This struck me as a provocative way to frame materialism v. dualism. It comes from a 2003 paper in NeuroQuantology, and it was written by Donald Watson and Bernard Wilson:
The “psychophysical identity” proposition is today’s most popular model for working around the classical mind-body problem. It replaces dualism with material monism. Under the psychophysical identity proposition, mind is an unnecessary concept because mind states are actually brain states. Noting that Popper (Popper and Eccles, 1977) characterizes the psychophysical identity model as “promissory materialism,” [Sir John] Eccles attacked this proposition thus:
“I regard this theory as being without foundation. The more we discover scientifically about the brain the more clearly do we distinguish between the brain events and the mental phenomena and the more wonderful do the mental phenomena become. Promissory materialism is simply a superstition held by dogmatic materialists. It has all the features of a Messianic prophecy, with the promise of a future freed of all problems—a kind of Nirvana for our unfortunate successors.” (1994)

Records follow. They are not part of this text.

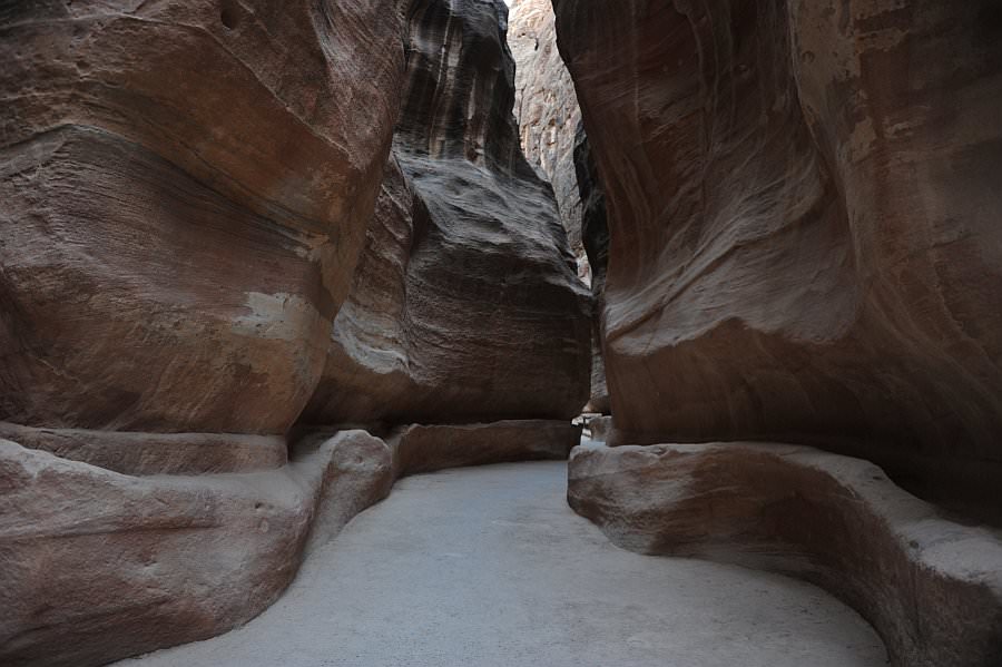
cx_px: 501
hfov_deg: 73.8
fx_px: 668
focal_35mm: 24
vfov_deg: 53.1
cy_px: 334
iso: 1600
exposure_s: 1/80
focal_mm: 24
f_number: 2.8
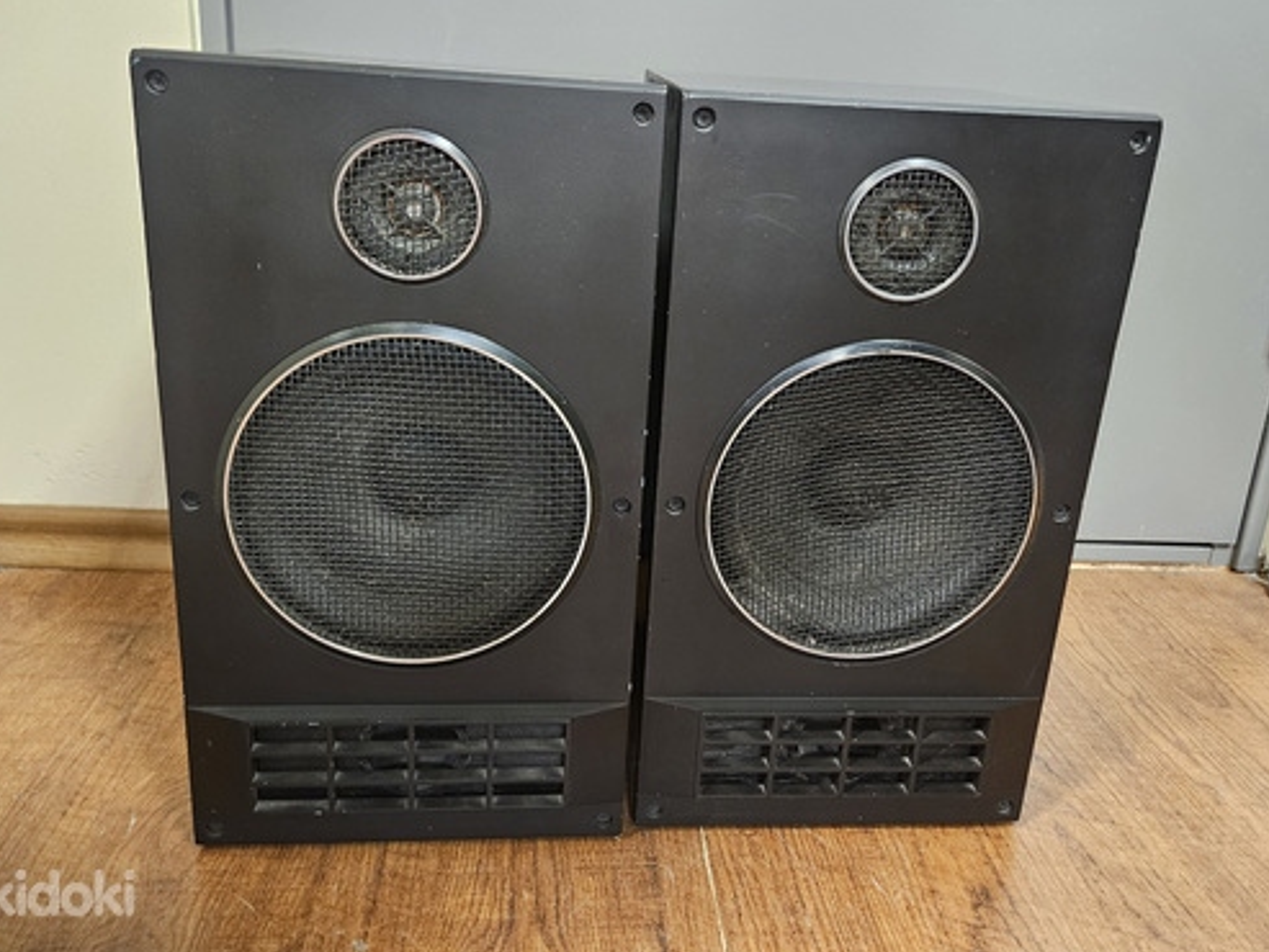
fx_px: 1027
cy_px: 404
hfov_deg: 63.4
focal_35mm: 28
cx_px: 651
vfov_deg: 49.6
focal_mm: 5.4
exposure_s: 1/25
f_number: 1.8
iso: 800
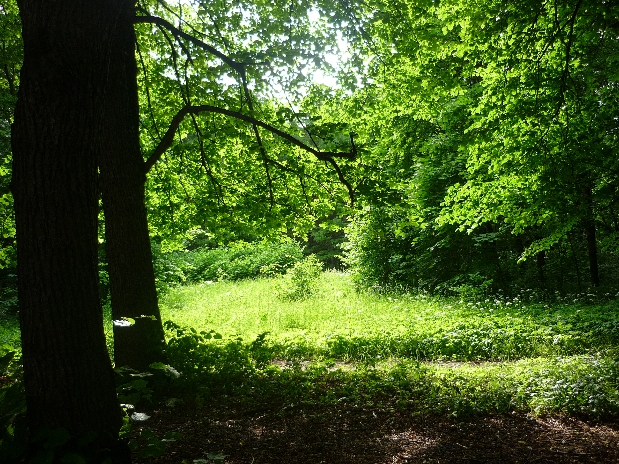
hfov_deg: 55.4
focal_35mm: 33
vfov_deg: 42.9
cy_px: 232
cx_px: 310
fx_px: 590
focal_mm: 5.5
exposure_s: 1/100
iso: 100
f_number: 2.8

[Sir John] Eccles didn’t need to stop with characterizing promissory materialism as dogma. He could have used a scientific argument. Unlike the parallel-dualism premise, material monism implies a testable hypothesis, namely that local brain operations are necessary for all mental events. Had Eccles included nonlocal parapsychological findings among our “wonderful mental phenomena,” he could have shown that material monism’s essential implication has been falsified. The brain is not necessary for valid empirical data pointing to what Dossey labeled the “nonlocal mind” (1997), including telepathy (Bem and Honorton, 1994), psychokinesis (Jahn, et al, 1987), remote viewing (Targ, 1996), and many other nonlocal parapsychological phenomena (Radin, 1997). . . . “Does the self survive death?” The Theory of Enformed Systems predicts that Sir John’s discarnate SELF has now answered that question empirically, i.e., from his own experience.